Myocardial Cavitation Enabled Therapy (MCET)
Hypertrophic cardiomyopathy (HCM), a common genetic cardiovascular disease, can lead to obstruction of the left ventricular outflow path, and result in sudden death. Presently available treatments include open heart surgery (septal myectomy) and transcatheter septal ablation with alcohol. The less invasive ablation procedure has a high incidence of heart block requiring permanent pacemaker and of arrhythmia associated with scarring, and is not widely applied.
Myocardial contrast echocardiography (MCE) has enabled visualization of myocardial perfusion. High Mechanical Index (i.e., ultrasound intensity) MCE using intermittent destruction of contrast microbubbles (bioeffect) has been shown to lethally injure scattered cardiomyocytes in a focus volume. With this project we have created a safer, gentler method of cardiac tissue reduction for familial HCM by enhancing this bioeffect to therapeutic levels of myocardial reduction.
Our rapid progress thus far has succeeded in up to 21% debulking in the ultrasound focal region, while avoided potentially harmful premature contraction arrhythmias, reduced the initial swelling and minimized long term scarring.
Collaborators: Douglas L. Miller, Ph.D. (UM Radiology), Gabe E. Ownes, M.D., Ph.D. (UM Pediatric Cardiology), William F. Armstrong, M.D. (UM Cardiology)
Quantitative Blood Volume Flow Assessment (Biomarker)
Stroke is a leading cause of death and serious long-term disability. Resulting cerebral ischemia is a concern and delivery of sufficient blood (and oxygen) to tissue at risk is paramount. Existing measures are either non-specific surrogate markers (e.g. blood pressure), are too invasive (e.g. jugular venous oximetry) or are unsuitable for bedside use (CT, MRI, PET). An inexpensive, non-invasive and accurate bedside tool for the measurement of blood delivery to the brain may be of potential value for Delayed Cerebral Ischemia (DCI) following aneurysmal Subarachnoid Hemorrhage (aSAH) as well as other cerebrovascular pathologies.
With our efforts in regard to blood volume flow (Q), we have created a quantitative non-invasive tool for reliably measuring blood flow (<10% error). Our approach requires 3D ultrasound and uses Gauß's Theorem of surface integration (S) of velocity vectors (vi) and area elements (Ai). The relationship Q=v×A is invariant under angles α and β, since Q=v×A = (v∙cos(α))×(A/cos(α)). In other words the angle dependence of Q cancels. Together with our unique and patented partial volume correction (wi), we can determine blood volume flow in vessels with limited beam sampling.
Widespread clinical application is stimulated by our QIBA efforts in which we work with 6 companies and 8 laboratories to implement volume flow on current clinical ultrasound scanners for creating a new clinical biomarker. Current in vivo studies include carotid, umbilical, hepatic and portal vein.
Collaborators: Jonathan M. Rubin, M.D., Ph.D. (UM Radiology), J. Brian Fowlkes, Ph.D. (UM Radiology)
A conventional duplex mode scan of the Internal Carotid Artery is shown below with B-mode and overlaid color flow (recorded with a GE 4DE7C array). This is a lateral-elevational image, also called the c-plane, where each voxel is equidistant from the scan array surface. In preliminary studies on 3D color flow we estimated volume flow in the CCA to within 4% of high resolution MRI phase contrast flow measurements.

» **Supplied material**
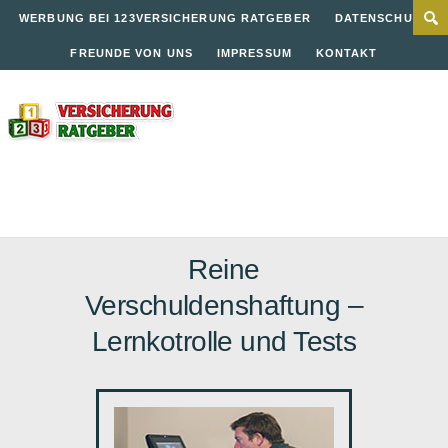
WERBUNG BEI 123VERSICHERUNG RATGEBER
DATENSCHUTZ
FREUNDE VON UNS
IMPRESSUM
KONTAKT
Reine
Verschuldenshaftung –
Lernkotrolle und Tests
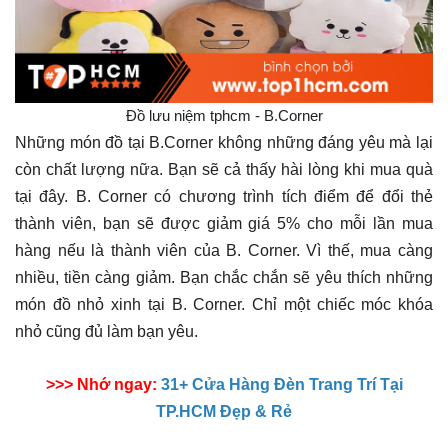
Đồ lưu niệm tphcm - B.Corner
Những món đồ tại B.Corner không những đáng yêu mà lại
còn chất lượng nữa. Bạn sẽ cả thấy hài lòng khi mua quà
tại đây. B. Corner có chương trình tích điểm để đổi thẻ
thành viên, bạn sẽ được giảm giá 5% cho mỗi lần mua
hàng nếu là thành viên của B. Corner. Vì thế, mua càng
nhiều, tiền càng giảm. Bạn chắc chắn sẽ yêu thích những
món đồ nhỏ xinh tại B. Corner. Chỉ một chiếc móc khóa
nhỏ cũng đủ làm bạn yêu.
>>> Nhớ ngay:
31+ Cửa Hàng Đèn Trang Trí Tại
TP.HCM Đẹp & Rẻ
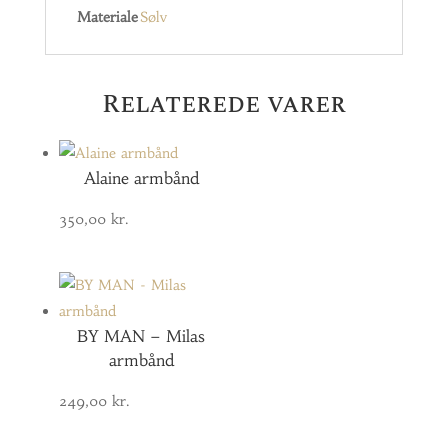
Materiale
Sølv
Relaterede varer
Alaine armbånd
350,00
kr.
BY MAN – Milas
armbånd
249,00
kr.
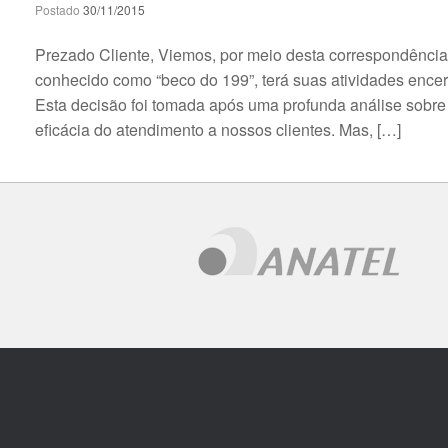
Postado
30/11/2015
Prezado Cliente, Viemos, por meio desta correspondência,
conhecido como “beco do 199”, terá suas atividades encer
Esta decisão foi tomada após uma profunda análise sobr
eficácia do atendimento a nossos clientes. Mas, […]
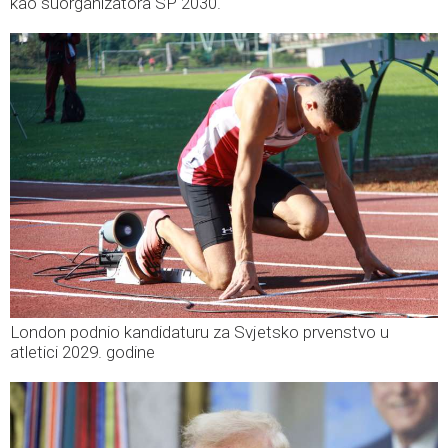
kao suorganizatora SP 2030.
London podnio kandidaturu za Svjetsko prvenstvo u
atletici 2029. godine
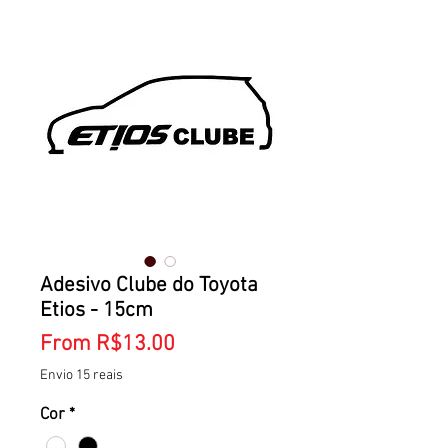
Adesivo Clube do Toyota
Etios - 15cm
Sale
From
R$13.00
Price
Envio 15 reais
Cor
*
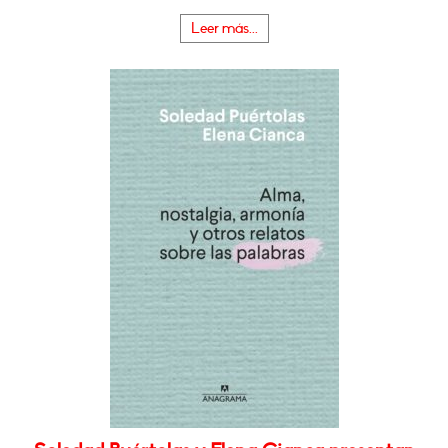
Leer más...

» **Goal of the exercise**
According to the ultrasound research text, how much debulking in the ultrasound focal region has the cavitation therapy achieved so far? The rows are not needed and may be disregarded.

» **Response box**
Up to 21% debulking.